La conclusion de son arrêté est stupéfiante. Le troisième plus haut gradé de l’ordre judiciaire du pays y fait une révélation, rare sinon inédite : il a fait l’objet d’une tentative de subornation. « Avant de prendre congé de cette affaire, j’ai été sidéré par le fait que l’une des parties m’ait envoyé des émissaires avec des propositions financières afin d’influencer ma décision », s’est-il indigné.

C’est pour le moins dégoûtant. Une phrase courte qui devrait rester dans les annales de la jurisprudence financière en Afrique

Sans nommer les sbires en question ni leurs commanditaires, le juge Zeija a résumé son sentiment en à peine sept mots, en conclusion d’un jugement qui en compte plus de cinq mille.

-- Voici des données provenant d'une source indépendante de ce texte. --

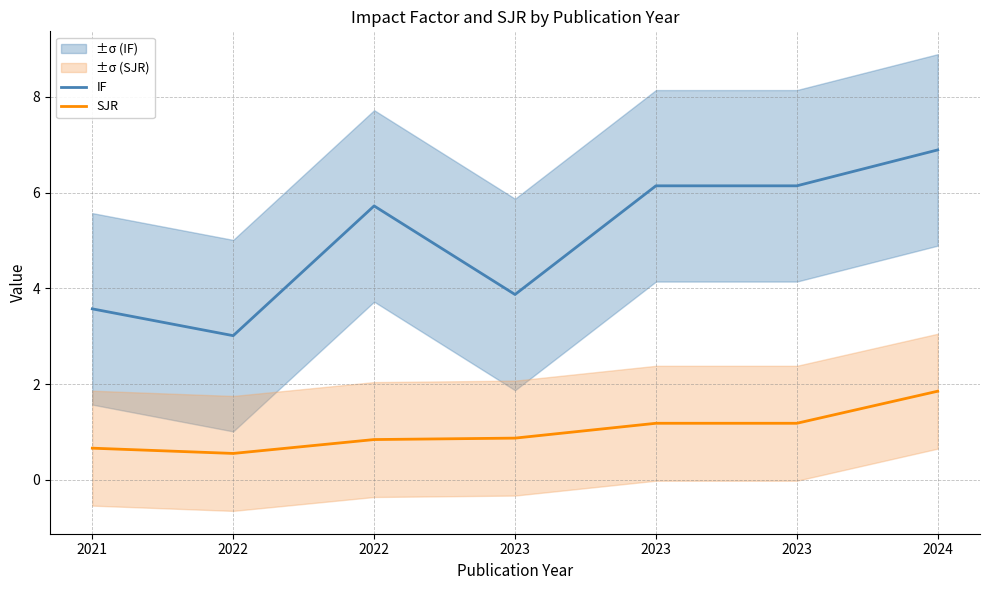

The SJR series shows 0.7 at 2021. True or false?

True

Une phrase courte dans un anglais simple, qui devrait rester dans les annales de la jurisprudence financière en Afrique. Siégeant le 2 novembre à Kampala, capitale d’un pays classé 137e sur 180 dans l’index de la corruption de Transparency International, Flavian Zeija a résumé sa colère en ces termes : « This is disgusting, to say the least » (« C’est pour le moins dégoûtant »).

Espérons que les confrères du juge Zeija, de Kampala à Korhogo, trouveront dans les mots de celui-ci la force de résister ou de continuer à combattre pareils affronts à leur probité. Mais combien d’autres se taisent après avoir cédé à la tentation ? Oui, votre honneur, cela aussi est « very disgusting ».